▸ Aim of the task
Going from the top of the data below, give again each line through the one containing "Please enclose the", both ends kept.
=== Input material ===
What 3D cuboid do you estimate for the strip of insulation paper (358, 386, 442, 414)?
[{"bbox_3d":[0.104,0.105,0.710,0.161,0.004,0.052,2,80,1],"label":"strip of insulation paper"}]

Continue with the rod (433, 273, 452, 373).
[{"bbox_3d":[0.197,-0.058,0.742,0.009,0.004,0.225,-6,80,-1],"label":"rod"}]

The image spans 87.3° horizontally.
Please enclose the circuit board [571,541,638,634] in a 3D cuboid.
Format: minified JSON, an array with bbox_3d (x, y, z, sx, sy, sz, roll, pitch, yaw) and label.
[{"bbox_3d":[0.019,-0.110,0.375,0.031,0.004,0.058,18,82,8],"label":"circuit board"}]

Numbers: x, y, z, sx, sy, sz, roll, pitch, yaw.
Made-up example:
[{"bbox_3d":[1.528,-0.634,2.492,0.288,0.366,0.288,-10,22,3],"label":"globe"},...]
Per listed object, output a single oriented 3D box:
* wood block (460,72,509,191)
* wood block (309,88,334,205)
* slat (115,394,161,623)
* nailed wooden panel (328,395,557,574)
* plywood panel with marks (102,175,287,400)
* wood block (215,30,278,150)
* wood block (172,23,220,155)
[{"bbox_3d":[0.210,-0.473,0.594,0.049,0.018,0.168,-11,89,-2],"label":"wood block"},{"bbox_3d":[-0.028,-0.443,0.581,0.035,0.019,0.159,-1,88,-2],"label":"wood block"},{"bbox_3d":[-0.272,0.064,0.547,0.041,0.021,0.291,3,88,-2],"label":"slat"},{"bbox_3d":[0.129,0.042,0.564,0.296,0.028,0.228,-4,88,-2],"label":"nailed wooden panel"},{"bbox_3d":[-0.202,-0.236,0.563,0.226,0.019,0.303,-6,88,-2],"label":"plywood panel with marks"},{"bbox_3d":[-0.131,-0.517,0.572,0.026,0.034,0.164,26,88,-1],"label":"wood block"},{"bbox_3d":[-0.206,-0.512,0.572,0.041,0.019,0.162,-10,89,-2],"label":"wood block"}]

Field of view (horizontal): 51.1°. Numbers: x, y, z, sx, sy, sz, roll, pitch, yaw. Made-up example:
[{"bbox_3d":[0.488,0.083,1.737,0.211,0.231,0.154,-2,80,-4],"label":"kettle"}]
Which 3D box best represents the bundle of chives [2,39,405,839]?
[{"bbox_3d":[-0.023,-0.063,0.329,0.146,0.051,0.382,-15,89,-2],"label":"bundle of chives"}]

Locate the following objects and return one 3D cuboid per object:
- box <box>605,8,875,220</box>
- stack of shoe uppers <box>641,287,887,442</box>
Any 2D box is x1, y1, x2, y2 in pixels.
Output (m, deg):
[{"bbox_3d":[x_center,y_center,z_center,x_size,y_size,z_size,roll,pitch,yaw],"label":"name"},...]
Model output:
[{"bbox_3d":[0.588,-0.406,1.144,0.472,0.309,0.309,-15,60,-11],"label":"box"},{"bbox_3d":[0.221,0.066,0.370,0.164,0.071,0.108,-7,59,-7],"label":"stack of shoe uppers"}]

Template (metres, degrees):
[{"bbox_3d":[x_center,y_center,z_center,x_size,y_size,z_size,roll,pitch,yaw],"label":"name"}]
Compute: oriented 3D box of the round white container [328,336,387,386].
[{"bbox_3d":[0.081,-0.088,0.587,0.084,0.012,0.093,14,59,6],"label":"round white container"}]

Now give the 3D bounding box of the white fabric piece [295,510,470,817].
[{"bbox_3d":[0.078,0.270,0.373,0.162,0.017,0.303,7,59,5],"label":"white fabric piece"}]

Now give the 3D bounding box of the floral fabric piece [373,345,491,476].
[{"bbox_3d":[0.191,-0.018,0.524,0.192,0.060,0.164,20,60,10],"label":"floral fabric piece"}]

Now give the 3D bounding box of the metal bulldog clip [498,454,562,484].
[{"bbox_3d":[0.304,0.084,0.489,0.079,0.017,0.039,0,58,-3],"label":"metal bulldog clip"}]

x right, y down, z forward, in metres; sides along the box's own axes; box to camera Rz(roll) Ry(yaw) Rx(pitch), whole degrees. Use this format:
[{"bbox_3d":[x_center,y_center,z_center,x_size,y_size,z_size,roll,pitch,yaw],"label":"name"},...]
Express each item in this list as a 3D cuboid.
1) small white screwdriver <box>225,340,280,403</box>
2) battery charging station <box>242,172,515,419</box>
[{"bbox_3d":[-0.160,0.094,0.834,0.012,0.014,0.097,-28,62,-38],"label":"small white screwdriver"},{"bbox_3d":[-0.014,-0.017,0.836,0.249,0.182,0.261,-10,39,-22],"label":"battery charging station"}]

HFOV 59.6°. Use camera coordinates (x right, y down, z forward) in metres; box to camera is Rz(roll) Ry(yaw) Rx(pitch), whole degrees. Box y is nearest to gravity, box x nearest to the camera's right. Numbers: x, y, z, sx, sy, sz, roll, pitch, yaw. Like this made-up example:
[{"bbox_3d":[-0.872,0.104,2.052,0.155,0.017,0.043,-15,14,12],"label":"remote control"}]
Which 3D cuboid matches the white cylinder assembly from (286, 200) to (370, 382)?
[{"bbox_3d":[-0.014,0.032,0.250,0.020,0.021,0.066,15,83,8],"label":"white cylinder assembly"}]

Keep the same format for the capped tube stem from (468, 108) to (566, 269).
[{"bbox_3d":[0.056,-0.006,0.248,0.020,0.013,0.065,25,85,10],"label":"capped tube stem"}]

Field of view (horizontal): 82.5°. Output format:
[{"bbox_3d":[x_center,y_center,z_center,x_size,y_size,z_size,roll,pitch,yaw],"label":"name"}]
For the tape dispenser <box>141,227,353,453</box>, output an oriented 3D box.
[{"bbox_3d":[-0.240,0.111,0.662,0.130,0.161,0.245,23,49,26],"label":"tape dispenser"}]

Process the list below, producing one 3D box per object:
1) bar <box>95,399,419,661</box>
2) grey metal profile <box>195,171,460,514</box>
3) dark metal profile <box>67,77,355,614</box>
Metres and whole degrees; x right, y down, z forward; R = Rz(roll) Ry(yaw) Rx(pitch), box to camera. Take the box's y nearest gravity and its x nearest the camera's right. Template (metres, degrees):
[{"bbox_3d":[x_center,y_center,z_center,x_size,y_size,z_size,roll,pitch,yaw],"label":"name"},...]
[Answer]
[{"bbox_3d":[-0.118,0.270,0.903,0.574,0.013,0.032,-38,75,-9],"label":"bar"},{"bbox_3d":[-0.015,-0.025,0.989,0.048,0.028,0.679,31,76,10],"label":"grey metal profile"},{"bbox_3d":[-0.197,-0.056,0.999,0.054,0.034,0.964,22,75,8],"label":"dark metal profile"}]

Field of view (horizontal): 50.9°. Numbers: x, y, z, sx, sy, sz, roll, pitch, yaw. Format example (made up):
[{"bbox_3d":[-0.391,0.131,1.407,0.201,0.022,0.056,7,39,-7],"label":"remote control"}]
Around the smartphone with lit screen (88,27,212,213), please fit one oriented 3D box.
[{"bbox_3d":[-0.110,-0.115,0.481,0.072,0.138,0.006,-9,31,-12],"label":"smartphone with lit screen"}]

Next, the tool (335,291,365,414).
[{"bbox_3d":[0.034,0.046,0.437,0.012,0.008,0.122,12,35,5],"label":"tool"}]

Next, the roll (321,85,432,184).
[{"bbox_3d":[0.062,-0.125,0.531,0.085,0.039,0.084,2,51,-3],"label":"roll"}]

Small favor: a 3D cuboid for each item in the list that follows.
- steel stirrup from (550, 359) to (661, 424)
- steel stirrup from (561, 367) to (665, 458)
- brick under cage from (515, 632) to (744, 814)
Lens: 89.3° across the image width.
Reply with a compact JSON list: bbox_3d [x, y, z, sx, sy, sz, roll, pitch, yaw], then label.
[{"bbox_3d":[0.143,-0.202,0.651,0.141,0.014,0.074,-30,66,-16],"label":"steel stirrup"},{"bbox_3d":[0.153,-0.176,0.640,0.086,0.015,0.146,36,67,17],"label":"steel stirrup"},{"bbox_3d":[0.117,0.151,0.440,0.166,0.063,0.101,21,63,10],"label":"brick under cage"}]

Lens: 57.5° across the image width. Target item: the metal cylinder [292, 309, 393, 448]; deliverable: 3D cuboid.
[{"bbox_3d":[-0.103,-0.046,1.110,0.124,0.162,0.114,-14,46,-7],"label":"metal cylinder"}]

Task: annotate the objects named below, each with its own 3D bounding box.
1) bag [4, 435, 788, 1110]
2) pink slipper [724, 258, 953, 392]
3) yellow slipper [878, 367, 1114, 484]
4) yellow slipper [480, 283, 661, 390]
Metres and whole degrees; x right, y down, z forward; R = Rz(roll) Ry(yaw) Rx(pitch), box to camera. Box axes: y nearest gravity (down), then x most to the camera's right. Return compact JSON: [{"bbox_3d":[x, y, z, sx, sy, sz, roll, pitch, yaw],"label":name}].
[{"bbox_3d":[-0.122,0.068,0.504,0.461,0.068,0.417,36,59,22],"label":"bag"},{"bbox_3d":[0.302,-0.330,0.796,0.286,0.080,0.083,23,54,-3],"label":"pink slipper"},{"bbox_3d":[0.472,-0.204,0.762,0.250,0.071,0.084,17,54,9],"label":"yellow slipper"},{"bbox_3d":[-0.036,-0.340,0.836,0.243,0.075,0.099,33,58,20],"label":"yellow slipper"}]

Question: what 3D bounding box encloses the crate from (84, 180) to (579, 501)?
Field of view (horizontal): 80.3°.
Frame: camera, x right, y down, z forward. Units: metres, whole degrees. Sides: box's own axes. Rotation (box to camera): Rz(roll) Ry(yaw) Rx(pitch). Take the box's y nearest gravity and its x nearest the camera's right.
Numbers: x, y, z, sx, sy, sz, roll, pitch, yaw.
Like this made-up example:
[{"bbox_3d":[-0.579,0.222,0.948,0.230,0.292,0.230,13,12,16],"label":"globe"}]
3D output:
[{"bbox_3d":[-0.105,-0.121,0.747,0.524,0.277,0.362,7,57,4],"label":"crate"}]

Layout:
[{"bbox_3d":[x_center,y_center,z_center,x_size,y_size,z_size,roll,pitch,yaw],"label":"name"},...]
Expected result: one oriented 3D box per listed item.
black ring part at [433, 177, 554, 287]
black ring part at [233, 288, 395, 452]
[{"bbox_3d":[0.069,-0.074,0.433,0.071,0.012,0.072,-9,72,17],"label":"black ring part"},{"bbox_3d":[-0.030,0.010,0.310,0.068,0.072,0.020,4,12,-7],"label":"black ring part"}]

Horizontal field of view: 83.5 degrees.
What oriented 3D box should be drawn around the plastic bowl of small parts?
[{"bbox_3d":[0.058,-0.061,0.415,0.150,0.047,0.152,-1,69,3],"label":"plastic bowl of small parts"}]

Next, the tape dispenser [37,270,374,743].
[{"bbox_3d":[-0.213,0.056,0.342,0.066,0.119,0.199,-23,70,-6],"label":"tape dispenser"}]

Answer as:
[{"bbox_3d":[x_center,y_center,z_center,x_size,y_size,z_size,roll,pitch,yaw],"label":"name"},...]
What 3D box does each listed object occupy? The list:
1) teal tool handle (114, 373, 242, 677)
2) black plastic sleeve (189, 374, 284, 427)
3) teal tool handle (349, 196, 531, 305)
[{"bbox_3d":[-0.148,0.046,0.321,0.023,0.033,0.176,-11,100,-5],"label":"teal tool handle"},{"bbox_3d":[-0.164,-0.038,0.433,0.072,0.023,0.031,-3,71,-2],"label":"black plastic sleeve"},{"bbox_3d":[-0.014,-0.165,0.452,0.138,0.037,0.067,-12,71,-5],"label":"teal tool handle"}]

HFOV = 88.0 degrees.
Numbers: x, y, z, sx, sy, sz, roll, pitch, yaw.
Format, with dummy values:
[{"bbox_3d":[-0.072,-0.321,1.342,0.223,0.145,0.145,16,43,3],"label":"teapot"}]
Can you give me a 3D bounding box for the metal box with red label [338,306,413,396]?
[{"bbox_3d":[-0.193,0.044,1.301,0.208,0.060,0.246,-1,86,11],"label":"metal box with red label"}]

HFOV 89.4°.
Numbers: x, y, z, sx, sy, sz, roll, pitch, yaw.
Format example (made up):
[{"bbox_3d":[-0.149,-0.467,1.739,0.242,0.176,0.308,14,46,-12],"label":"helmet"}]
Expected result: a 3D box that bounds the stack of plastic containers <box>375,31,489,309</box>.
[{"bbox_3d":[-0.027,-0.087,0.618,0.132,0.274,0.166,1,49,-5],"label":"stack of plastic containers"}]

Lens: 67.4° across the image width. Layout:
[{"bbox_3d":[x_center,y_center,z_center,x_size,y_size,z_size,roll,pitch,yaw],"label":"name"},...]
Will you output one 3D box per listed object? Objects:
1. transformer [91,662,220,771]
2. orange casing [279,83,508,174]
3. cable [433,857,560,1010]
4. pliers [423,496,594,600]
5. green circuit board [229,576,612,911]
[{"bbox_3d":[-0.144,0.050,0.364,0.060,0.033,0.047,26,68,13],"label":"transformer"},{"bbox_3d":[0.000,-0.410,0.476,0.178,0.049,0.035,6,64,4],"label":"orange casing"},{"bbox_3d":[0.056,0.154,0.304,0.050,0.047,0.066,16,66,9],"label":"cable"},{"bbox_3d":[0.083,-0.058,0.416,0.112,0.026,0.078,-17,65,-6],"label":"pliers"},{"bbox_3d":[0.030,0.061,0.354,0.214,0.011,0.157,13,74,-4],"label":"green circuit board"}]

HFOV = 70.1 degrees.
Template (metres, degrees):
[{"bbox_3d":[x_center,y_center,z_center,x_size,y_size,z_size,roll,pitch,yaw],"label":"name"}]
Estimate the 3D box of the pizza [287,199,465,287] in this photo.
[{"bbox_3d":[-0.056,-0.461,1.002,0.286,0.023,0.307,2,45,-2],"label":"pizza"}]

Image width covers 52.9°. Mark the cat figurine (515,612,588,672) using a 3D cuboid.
===
▸ Response
What 3D cuboid do you estimate for the strip of insulation paper (358, 386, 442, 414)?
[{"bbox_3d":[0.104,0.105,0.710,0.161,0.004,0.052,2,80,1],"label":"strip of insulation paper"}]

Continue with the rod (433, 273, 452, 373).
[{"bbox_3d":[0.197,-0.058,0.742,0.009,0.004,0.225,-6,80,-1],"label":"rod"}]

The image spans 87.3° horizontally.
Please enclose the circuit board [571,541,638,634] in a 3D cuboid.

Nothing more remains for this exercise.